Table 3 shows the performance of CNN using word embedding and knowledge-guided CNN using CUI + word embedding. We note that the CNN model with word embeddings performed better than the assistant with CUIs, which means adding CUI embeddings as additional input did not improve the performance for this cohort. This is likely due to the features of diabetic diseases, as CUIs were ambiguously connected to their embeddings rather than providing more semantic information. Meanwhile, MetaMap may generate some unnecessary noise, such as irrelevant CUIs [11]. Also, some useful medical concepts may not be recognized, while some false medical concepts may be wrongly recognized when applying MetaMap.

Table 3 Performance of CNN using word embedding and knowledge-guided CNN using CUI + word embedding

Even so, the knowledge-guided CNN model with word embeddings still performed better than machine learning results which just utilized structured EHR data. Further studies are needed, for instance, filtering CUIs based on semantic types may improve the performance.


Chronic diseases introduce multi-factorial issues to patients and healthcare systems, especially to critically ill patients in ICU [34]. This study contributes to different aspects that include the comparison of performance of different data representation and the supervised learning tools, such as machine learning on EHR data and NLP approaches on the medical subdomain classification using the clinical unstructured data. We also concluded that the NLP method using the UMLS concept restricted to semantic information based on the bag-of-concepts feature yielded better optimal results. The use of the standardized terminology proved to be a good knowledge representation approach, thereby leading to the possibility of future clinical EHR system integration. Likewise, the word vectors trained by our datasets may also be useful for future clinical machine learning tasks.

We also propose that our method can be used for clinical notes without medical specialization information. Identifying the clinical subdomain of a clinical note may assist clinicians in mitigating patients’ unsolved problems to adequate medical specialties and experts in time. This algorithm-based method will also assist health care providers to make clinical decisions and provide the best possible care to all the critically ill patients with diabetes.


In this study, we developed several predictive models to interpret the mortality of diabetes mellitus patients admitted in ICU. We observed the different performance of predictive machine learning models and their interpretability of the NLP models based on the feature sets extracted from the clinical notes. We predicted the mortality of ICU patients, taking into consideration the various factors that had statistically significant impacts on mortality. Based on the results, it is evident that the medical subdomain can be classified accurately using the clinically interpretable supervised learning based on NLP approaches.

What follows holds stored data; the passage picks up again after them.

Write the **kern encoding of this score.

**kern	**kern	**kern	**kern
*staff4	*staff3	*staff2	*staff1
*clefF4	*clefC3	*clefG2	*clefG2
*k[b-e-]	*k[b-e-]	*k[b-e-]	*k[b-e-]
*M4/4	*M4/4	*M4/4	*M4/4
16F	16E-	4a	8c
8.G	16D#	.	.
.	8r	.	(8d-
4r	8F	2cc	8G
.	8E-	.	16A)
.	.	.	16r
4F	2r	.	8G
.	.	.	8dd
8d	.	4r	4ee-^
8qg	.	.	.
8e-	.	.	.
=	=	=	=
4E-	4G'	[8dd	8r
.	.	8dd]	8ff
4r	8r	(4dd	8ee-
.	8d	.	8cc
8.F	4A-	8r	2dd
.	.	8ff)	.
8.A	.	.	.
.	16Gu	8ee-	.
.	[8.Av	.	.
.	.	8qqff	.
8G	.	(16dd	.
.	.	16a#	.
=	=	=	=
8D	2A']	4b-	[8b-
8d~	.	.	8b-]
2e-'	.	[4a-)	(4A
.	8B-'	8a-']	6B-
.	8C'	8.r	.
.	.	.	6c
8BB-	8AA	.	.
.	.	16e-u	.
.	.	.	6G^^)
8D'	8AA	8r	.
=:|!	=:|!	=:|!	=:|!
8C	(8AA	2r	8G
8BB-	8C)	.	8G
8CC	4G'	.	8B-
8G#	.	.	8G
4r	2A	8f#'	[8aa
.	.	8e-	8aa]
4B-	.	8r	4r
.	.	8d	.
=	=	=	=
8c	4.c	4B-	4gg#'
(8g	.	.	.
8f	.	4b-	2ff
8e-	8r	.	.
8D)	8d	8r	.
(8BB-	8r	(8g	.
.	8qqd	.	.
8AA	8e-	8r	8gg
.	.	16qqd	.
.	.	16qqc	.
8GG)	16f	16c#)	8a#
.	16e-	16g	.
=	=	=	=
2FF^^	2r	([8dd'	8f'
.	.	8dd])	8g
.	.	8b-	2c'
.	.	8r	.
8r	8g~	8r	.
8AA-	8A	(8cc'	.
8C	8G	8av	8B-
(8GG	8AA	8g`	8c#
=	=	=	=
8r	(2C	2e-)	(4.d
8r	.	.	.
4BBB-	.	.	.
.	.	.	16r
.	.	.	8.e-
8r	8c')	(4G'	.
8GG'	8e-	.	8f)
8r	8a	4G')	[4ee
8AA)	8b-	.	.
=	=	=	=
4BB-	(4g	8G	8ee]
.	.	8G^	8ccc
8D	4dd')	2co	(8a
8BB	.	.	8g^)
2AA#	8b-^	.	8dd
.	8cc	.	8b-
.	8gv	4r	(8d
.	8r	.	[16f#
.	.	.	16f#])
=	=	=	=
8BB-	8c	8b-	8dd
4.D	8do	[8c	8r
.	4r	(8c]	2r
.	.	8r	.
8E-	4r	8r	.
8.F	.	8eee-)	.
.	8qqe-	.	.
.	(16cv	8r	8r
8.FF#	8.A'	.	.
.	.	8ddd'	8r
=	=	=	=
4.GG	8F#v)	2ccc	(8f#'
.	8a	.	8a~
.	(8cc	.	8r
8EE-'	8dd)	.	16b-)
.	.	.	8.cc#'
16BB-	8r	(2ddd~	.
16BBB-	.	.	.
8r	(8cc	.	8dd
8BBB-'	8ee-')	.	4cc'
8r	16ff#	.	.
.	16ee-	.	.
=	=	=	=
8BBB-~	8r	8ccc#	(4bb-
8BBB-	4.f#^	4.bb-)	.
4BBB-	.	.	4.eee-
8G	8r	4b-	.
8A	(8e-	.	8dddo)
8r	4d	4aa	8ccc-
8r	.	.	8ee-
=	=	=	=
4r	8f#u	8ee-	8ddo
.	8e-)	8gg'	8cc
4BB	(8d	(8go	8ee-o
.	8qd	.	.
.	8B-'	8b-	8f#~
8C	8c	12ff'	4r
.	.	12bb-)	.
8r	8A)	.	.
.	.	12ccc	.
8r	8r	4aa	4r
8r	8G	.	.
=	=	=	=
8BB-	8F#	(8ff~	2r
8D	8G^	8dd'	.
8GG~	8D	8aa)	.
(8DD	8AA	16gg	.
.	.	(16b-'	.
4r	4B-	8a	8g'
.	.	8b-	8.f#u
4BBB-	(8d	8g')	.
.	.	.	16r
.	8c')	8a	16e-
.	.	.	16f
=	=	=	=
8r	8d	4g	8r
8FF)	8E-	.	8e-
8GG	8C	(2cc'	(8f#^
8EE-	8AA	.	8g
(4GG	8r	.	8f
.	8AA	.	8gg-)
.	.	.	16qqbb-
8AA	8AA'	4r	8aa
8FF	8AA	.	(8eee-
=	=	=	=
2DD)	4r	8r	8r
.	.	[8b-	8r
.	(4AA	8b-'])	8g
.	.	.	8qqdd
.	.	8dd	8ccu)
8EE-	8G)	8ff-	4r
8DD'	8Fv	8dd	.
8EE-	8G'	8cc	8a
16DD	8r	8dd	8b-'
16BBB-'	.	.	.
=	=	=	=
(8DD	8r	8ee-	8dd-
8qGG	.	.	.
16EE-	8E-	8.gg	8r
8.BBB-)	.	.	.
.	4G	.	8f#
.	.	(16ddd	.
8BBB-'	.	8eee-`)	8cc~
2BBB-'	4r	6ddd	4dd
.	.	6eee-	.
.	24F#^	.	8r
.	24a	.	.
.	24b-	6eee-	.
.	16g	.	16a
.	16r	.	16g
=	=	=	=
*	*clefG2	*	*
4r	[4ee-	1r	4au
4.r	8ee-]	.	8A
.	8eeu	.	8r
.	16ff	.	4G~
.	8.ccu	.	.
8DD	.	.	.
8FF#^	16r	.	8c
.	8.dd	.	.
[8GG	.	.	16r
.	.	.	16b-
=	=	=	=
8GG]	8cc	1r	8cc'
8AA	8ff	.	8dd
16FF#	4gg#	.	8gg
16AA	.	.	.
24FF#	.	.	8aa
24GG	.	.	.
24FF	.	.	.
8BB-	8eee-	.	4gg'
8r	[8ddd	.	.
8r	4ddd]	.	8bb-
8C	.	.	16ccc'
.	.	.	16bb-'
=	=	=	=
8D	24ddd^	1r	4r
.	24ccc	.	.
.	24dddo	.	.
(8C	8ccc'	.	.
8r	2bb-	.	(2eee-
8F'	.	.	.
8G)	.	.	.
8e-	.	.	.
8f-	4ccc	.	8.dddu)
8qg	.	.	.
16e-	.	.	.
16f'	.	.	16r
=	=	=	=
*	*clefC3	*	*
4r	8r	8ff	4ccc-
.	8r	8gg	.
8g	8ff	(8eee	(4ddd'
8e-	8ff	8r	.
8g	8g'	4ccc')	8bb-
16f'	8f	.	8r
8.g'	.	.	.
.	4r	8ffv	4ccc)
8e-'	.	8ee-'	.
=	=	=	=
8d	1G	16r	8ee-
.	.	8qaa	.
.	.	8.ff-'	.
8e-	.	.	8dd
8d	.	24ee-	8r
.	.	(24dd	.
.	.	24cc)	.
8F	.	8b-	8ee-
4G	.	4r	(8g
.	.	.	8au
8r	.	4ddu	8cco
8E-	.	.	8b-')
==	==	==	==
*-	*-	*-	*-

We applied rule-based feature engineering and knowledge-guided deep learning approach to train a knowledge-guided CNN model with word embeddings and UMLS CUIs entity embeddings. The evaluation results show that the CNN model is effective for learning hidden features. Although CUI embeddings did not introduce improvement to the whole performance of the NLP model, they were still very helpful when building clinical text representations. More clinical databases and different patient cohorts are needed to evaluate our model in the future.